William Turner - Light and Color - The Morning After the Deluge (1843)
Naquele tempo, disse Jesus aos
judeus: «Eu sou a luz do mundo. Quem me segue não andará nas trevas, mas terá a
luz da vida.» Disseram-lhe, então, os fariseus: «Tu dás testemunho a favor de
ti mesmo: o teu testemunho não é válido.» Jesus respondeu-lhes: «Ainda que Eu
dê testemunho a favor de mim próprio, o meu testemunho é válido, porque sei
donde vim e para onde vou. Vós é que não sabeis donde venho nem para onde vou. Vós
julgais segundo critérios humanos; Eu não julgo ninguém. Mas, mesmo que Eu
julgue, o meu julgamento é verdadeiro, porque não estou só, mas Eu e o Pai que
me enviou. Na vossa Lei está escrito que o testemunho de duas pessoas é válido;
sou Eu a dar testemunho a favor de mim, e também dá testemunho a meu favor o
Pai que me enviou.» Perguntaram-lhe, então: «Onde está o teu Pai?» Jesus
respondeu: «Não me conheceis a mim, nem ao meu Pai. Se me conhecêsseis,
conheceríeis também o meu Pai.» Jesus pronunciou estas palavras junto das
caixas das ofertas, quando estava a ensinar no templo. E ninguém o prendeu,
porque ainda não tinha chegado a sua hora. (João 8,12-20) [Comentário de Agostinho de Hipona aqui]

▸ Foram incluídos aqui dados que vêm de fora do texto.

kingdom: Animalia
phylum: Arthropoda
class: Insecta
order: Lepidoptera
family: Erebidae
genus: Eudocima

Eu não julgo ninguém. Esta
espantosa frase surge em oposição ao juízo dos homens. Estes julgam segundo
critérios humanos. O que significa isso? Significa que esses critérios são
limitados, finitos e falíveis. Em oposição a estes critérios, abrem-se duas perspectivas
judicativas que devem ser tomadas em consideração. Por um lado, a existência de
critérios não humanos, aqueles segundo os quais Cristo e o Pai julgam. Esses
critérios aparentemente não surgem no texto. Há contudo fortes indícios para
esses critérios. Por outro, a ideia de que Cristo não é um juiz. Estamos
perante um aporia que deixa o pensamento perplexo e desafia o homem a
meditá-la.
O juízo divino é um não juízo. O julgamento é ainda uma categoria
humana, demasiado humana. Talvez a chave se encontre na sentença que, de certa
maneira, é complemento da sentença Eu não
julgo ninguém. Este Eu não julgo
ninguém deve ser lido conjuntamente com as primeiras palavras de Cristo Eu sou a luz do mundo. A luz ilumina, dá
a ver, revela. E essa revelação tem o efeito mostrar o que cada um é, de discernir
aquilo que as trevas ocultam. E aquilo que é um não juízo, o que é uma pura
Luz, torna-se um princípio de discriminação e de separação segundo o coração de
cada um, ou como o texto deixa entender entre aqueles que O seguem e estão na
Luz e os que não O seguem e estão nas trevas, no domínio da obscuridade e da
errância.
O conceito de errância, muitas vezes usado nestes comentários, recebe
uma nova precisão. Significa não conhecer o Cristo e, ao desconhecê-lo,
desconhecer a Deus, o totalmente Outro, pois o conhecimento do divino, para o
homem, reside no conhecimento de Cristo. Este é a face de Deus que o homem
consegue suportar, é a luz que o mundo consegue tolerar, mas é também o
totalmente Outro que reside no íntimo de cada um, sendo ao mesmo tempo aquilo
que é real e efectivo, apesar da sua radical alteridade, em cada ser humano.
Andar nas trevas é quebrar a ligação com esse Outro que é nós mesmos, é entregar-se à sentença do não julgamento.